Jonne Roriz
Jonne Roriz

PT e PMDB começam disputa por espaço no governo Dilma

Na 1ª reunião sobre transição, que Dutra e Palocci vão comandar, peemedebista algum foi chamado; partido avisa que petistas 'não vão governar sozinhos'

, O Estado de S.Paulo

02 Novembro 2010 | 00h00

A primeira reunião da presidente eleita Dilma Rousseff (PT) com auxiliares diretos para montar a equipe de transição, realizada ontem, em Brasília, teve presença apenas de petistas, sem nenhum convidado do PMDB, seu principal aliado na campanha. Ficou definido, no encontro, que o presidente do PT, José Eduardo Dutra, e o ex-ministro Antonio Palocci comandarão o grupo que fará a passagem do governo Lula para o de Dilma.

Insatisfeitos com a iniciativa, alguns peemedebistas não esperaram para dar o troco. "Eles não vão governar sozinhos", avisou o deputado Eduardo Cunha (PMDB-SP). Pouco preocupado, o governador eleito do Rio Grande do Sul, Tarso Genro, fez em entrevista ao Estado uma cobrança: o PT quer negociar com um PMDB unido. A legenda "terá mais importância quanto mais se unificar como partido de centro", avisou.

Os dois episódios mostram que, nem bem terminou a apuração dos votos, já corre solta a disputa por espaço entre os dois partidos. Setores petistas já deixaram vazar que o presidente Luiz Inácio Lula da Silva gostaria que Guido Mantega fosse mantido na Fazenda. Admite-se que Henrique Meirelles pode ter um "lugar importante" no novo time, mas não se sabe onde. Luciano Coutinho, do BNDES, pode tanto ficar no banco como ir para a Fazenda, se Mantega sair, ou para o Banco Central.

Completando esse pré-cenário da macroeconomia, Dilma tratou de antecipar, em entrevista ao Jornal Nacional, da TV Globo, um "compromisso forte com os pilares da estabilidade econômica" e a manutenção do câmbio flutuante. "Não acredito que manipular o câmbio resolva coisa alguma.
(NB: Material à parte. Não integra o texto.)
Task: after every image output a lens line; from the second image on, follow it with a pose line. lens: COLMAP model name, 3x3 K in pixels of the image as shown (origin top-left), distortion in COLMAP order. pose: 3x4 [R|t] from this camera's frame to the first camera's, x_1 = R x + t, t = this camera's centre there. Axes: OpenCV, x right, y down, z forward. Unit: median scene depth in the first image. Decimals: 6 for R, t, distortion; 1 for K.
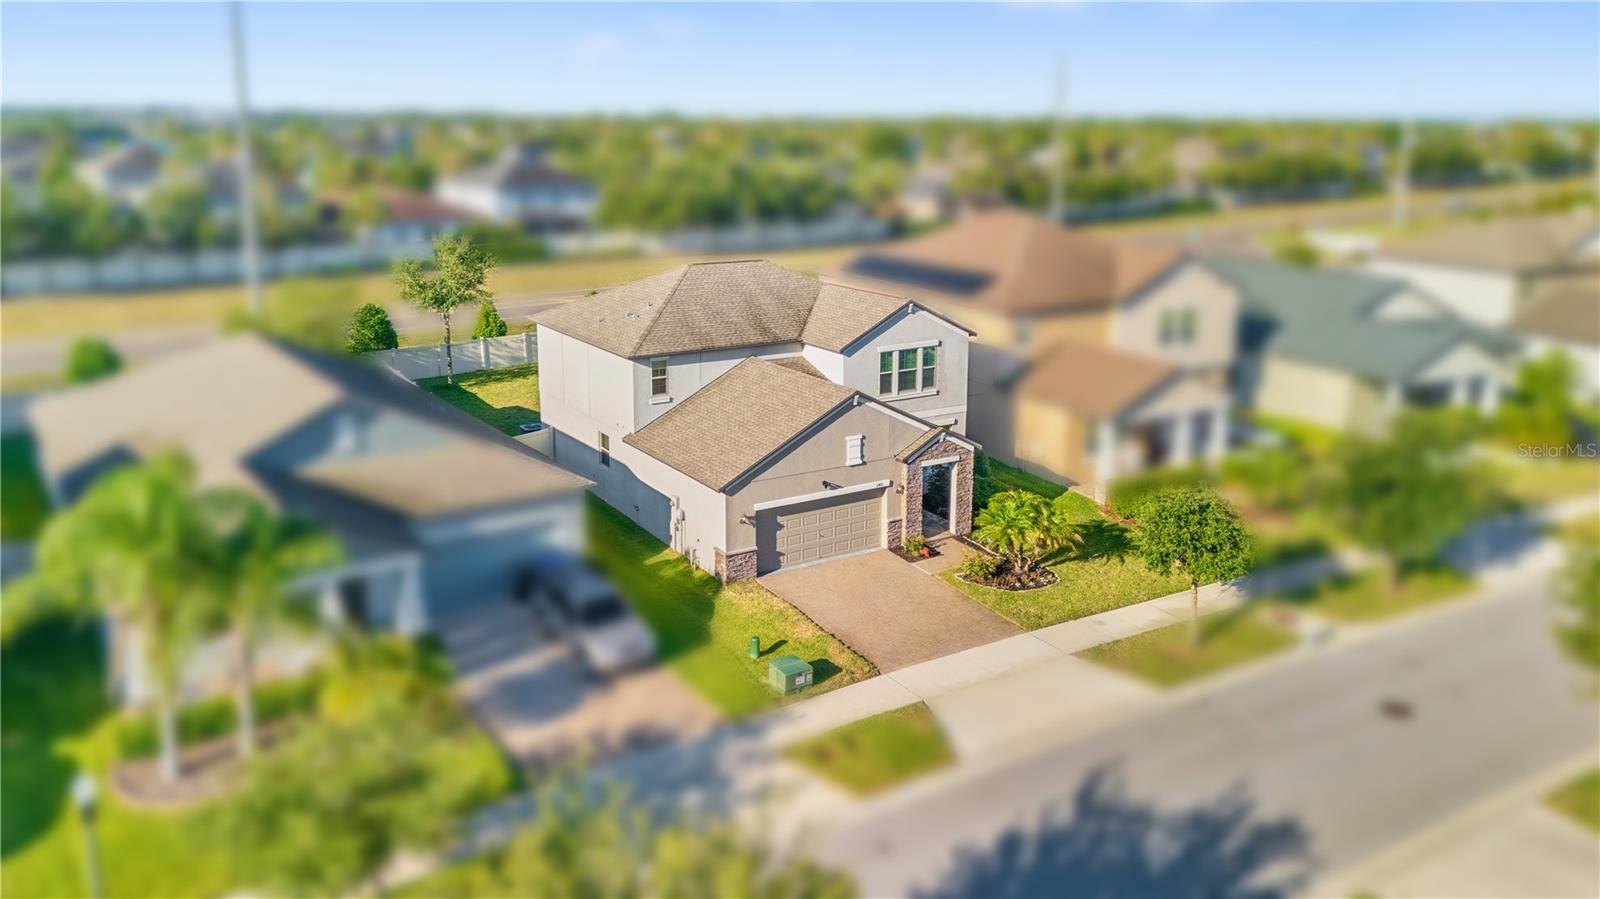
lens RADIAL K [[1261.6, 0, 783.2], [0, 1261.6, 444.9], [0, 0, 1]] dist [0.058445, -0.005310]
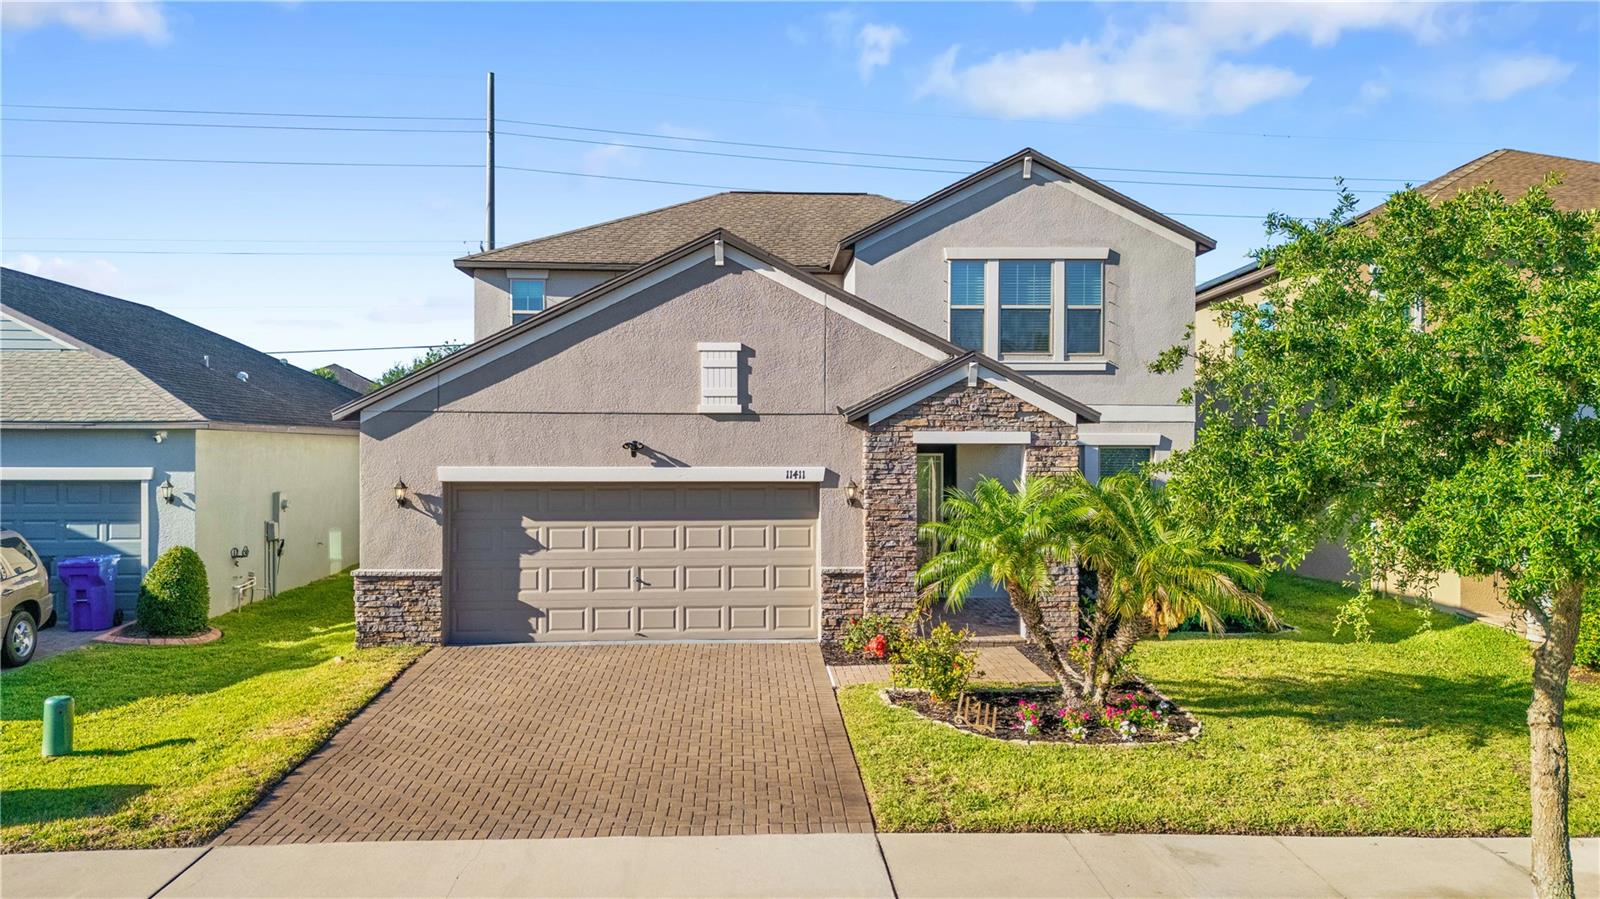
lens RADIAL K [[1261.6, 0, 765.1], [0, 1261.6, 468.1], [0, 0, 1]] dist [0.058445, -0.005310]
pose [[0.868881, 0.010988, -0.494899, 0.263838], [-0.129083, 0.970195, -0.205086, 0.111770], [0.477895, 0.242078, 0.844402, 0.628160]]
Temos uma péssima experiência disso", avisou. Pouco antes, a presidente eleita anunciara na TV Record que pretende convidar governadores para uma ampla discussão sobre saúde e segurança.

A temperatura nos bastidores do Congresso também está subindo. Com planos de promover reformas importantes já em 2011, o PT está buscando uma estratégia alternativa para chegar à presidência da Câmara, no caso de não haver um acordo com o PMDB. Seu líder na Casa, Cândido Vaccarezza (SP), candidatíssimo ao posto, defende um rodízio entre os dois partidos no posto que hoje é do peemedebista Michel Temer - mas poderia construir outras alianças, isolando esse partido e criando um bloco com PSB e a esquerda.

Nesse quadro, o PSB, com seis governadores e 35 deputados federais, faz planos de reivindicar três ministérios e uma estatal "de vulto". No Rio, o governador Sérgio Cabral, reeleito, já cobrou ontem que Dilma mantenha o acordo que ele fez com o presidente Lula sobre divisão dos royalties do pré-sal.

A oposição, apesar da derrota presidencial, comemorava também ontem o controle do governo de 11 Estados, nos quais circula mais de 50% do PIB do País. No PSDB, o dia no entanto foi intranquilo: a disposição de José Serra de se manter na cena, com o seu "até logo" no domingo à noite, decepcionou outros tucanos que consideram necessária uma nova arrumação interna do partido.

Pacificadores entraram em campo para esfriar as queixas contra o senador eleito Aécio Neves, pela forte derrota de Serra em Minas. Como revelam os números, mesmo uma grande vantagem tucana no Estado não impediria a vitória de Dilma, que terminou com 12 milhões de votos de vantagem. A Executiva do PSDB marcou uma reunião de avaliação geral do partido para o fim da semana que vem.